- Requirement A -
Please duplicate the part of the listing that opens with the line containing "Fındıklı’da NATO’ya Karşı" and closes with the last line of the listing, keeping both ends. Leave the picture lines out of your answer.

- Excerpt to read -
Press Release Announcing DSI Approval
High-Speed Synchronous Interface Working Group
MIPI High Speed Synchronous Interface (HSI) is one of the Legacy Specifications MIPI issued several months after its creation in 2003. The HSI 1.0 interface is widely used in a variety of products as a Baseband-Application processor link.
The HSI Working Group worked on enhancements of the Physical Layer in a new specification release, HSI Physical Layer v1.01. This new release provides improvements to the previous version of the HSI physical layer such as increased serial link efficiency, and potential pin-count reduction. In addition, this new physical layer no longer requires a specific protocol layer, and may implement proprietary protocols if desired.
Low Latency Interface Working Group
The Low Latency Interface (LLI) Working Group was established in March 2010 to define a Low Latency Interface enabling memory sharing between two devices. LLI is a bidirectional interface that transports memory transactions between two devices and allows a device to access the local memory of another device as if they were a single device.
LLI will support execution and boot from a remote memory. The transactions supported by LLI will establish a link between two remote interconnects (e.g. OCP, AMBAŽ protocols) without software intervention. LLI supports two physical links: M-PHYSM for chip-to-chip interfaces and CMOS I/O (TSV, DDR I/O) for die-to-die interfaces.
Low-Speed Multipoint Link Working Group
The charter for the Low-Speed Multipoint Link (LML) Working Group tasks the group to develop a very low pin count and low cost communications interface that has the potential to consolidate the numerous low speed audio and control interfaces found in today's portable handheld devices. Targeting replacement of I2C, SPI, microWire, and UART combined with various flavors of I2S, PCM, AC-97 and SPDIF audio interfaces on one link, the flexible boundary of control and isochronous data bandwidth can dynamically adapt to changing use cases.
The specification called Serial Low-power Inter-chip Media Bus (SLIMbus®), includes a two-wire, low voltage CMOS physical layer with a time division multiplexed link layer as a foundation for a set of messages and data channels. Messages are defined for bus and channel management, and are extensible into sets called Device Classes. Simple Device Classes are included for a host, clock generation (called a Framer), bus management (called the Interface), and a set of core messages necessary for future application-level Device Classes. SLIMbus will not address these application-level Device Classes in the initial version of the specification. The SLIMbus specification is available to MIPI members.
Press release announcing SLIMbus® specification
NAND Software Working Group
The NAND Software Working Group was established by the MIPI Alliance to investigate software interface standardization which may ease integration of NAND products into SW platforms. The group includes leading NAND flash memory manufacturers.

Dataset records
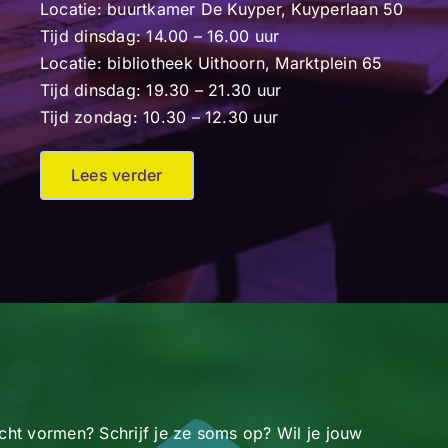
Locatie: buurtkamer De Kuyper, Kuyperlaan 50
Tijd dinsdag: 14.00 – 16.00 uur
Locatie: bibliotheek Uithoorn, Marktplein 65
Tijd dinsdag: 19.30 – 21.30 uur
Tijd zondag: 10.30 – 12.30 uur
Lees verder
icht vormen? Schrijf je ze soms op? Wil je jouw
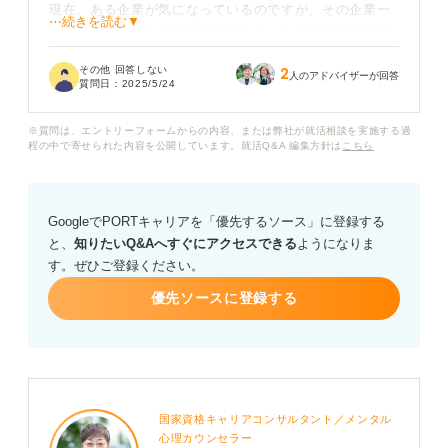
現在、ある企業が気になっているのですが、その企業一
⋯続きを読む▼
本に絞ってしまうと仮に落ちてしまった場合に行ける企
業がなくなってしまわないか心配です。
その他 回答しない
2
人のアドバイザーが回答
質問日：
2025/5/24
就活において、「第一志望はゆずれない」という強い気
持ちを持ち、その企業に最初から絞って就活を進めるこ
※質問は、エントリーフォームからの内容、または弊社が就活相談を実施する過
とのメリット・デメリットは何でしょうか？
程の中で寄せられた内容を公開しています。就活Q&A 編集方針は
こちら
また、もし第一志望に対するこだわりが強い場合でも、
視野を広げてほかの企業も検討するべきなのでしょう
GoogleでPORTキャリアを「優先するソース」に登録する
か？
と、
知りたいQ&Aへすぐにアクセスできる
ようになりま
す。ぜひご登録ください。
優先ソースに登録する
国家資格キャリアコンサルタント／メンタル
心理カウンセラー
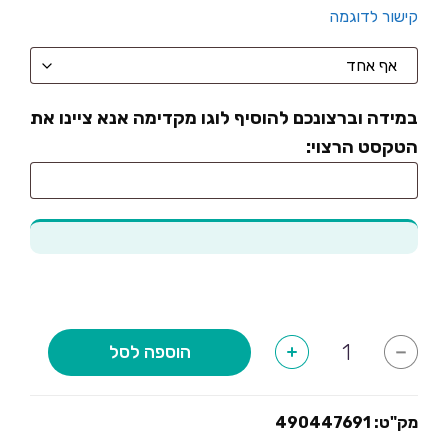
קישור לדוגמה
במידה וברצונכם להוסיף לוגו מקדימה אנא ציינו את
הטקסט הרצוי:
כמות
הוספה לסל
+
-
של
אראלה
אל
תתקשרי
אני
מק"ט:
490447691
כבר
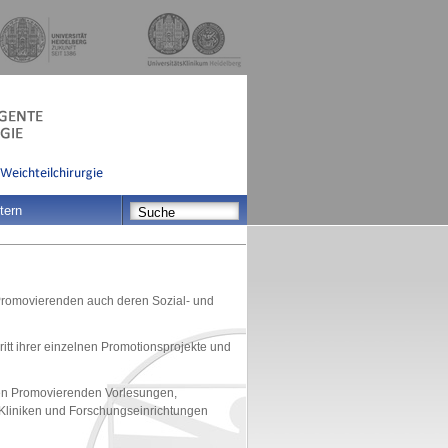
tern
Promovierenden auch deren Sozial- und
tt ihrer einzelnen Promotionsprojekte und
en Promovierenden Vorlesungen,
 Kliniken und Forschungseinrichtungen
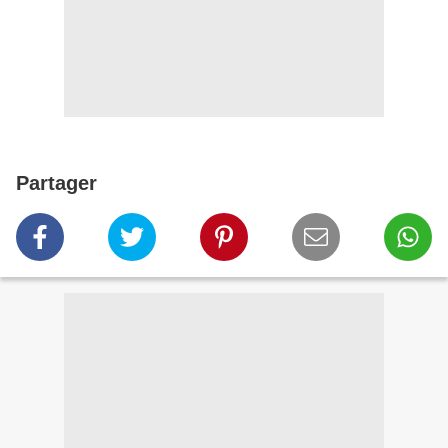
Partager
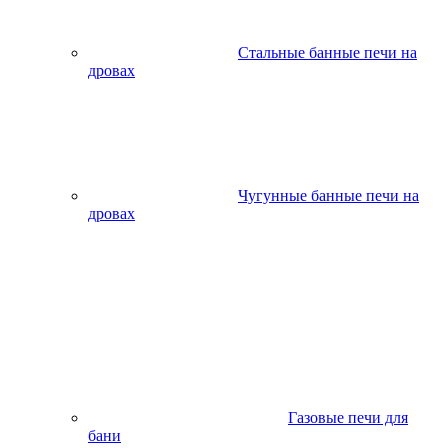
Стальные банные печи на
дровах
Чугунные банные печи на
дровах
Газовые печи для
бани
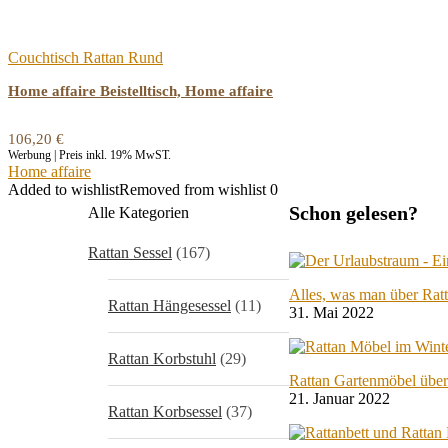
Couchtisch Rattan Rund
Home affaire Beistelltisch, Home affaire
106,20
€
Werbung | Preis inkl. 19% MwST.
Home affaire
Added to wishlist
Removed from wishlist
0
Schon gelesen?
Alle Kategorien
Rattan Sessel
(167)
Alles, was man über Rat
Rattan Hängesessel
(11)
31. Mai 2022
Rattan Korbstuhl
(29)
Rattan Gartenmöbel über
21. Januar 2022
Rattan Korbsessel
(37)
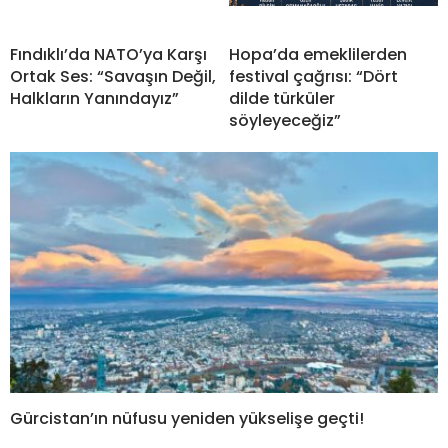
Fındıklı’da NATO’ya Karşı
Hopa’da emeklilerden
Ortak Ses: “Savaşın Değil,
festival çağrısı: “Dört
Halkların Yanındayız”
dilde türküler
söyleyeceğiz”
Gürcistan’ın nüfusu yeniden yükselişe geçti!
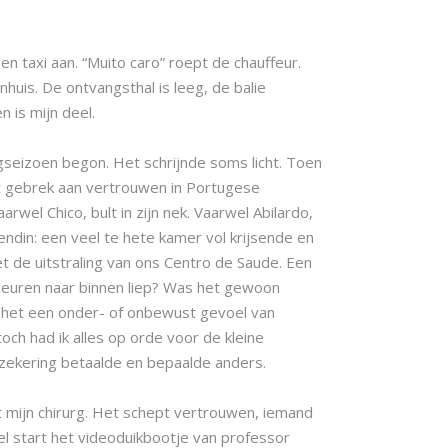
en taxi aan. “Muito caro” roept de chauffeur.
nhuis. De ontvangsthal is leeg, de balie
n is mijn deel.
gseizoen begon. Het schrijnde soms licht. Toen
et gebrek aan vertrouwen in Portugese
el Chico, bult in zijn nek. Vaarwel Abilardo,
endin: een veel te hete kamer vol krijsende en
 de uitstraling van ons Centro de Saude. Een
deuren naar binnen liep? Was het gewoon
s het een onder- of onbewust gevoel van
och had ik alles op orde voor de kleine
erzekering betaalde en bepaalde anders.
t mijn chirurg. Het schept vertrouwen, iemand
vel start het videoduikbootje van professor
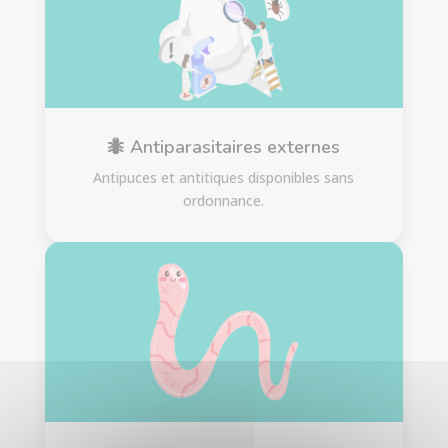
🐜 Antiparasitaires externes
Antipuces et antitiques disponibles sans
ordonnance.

- Requirement B -
From the text on the MIPI working groups, translate the sentence "The group includes leading NAND flash memory manufacturers." into Spanish.

- Written response A -
Fındıklı’da NATO’ya Karşı
Hopa’da emeklilerden
Ortak Ses: “Savaşın Değil,
festival çağrısı: “Dört
Halkların Yanındayız”
dilde türküler
söyleyeceğiz”
Gürcistan’ın nüfusu yeniden yükselişe geçti!
en taxi aan. “Muito caro” roept de chauffeur.
nhuis. De ontvangsthal is leeg, de balie
n is mijn deel.
gseizoen begon. Het schrijnde soms licht. Toen
et gebrek aan vertrouwen in Portugese
el Chico, bult in zijn nek. Vaarwel Abilardo,
endin: een veel te hete kamer vol krijsende en
 de uitstraling van ons Centro de Saude. Een
deuren naar binnen liep? Was het gewoon
s het een onder- of onbewust gevoel van
och had ik alles op orde voor de kleine
erzekering betaalde en bepaalde anders.
t mijn chirurg. Het schept vertrouwen, iemand
vel start het videoduikbootje van professor
🐜 Antiparasitaires externes
Antipuces et antitiques disponibles sans
ordonnance.

- Written response B -
El grupo incluye a los principales fabricantes de memorias flash NAND.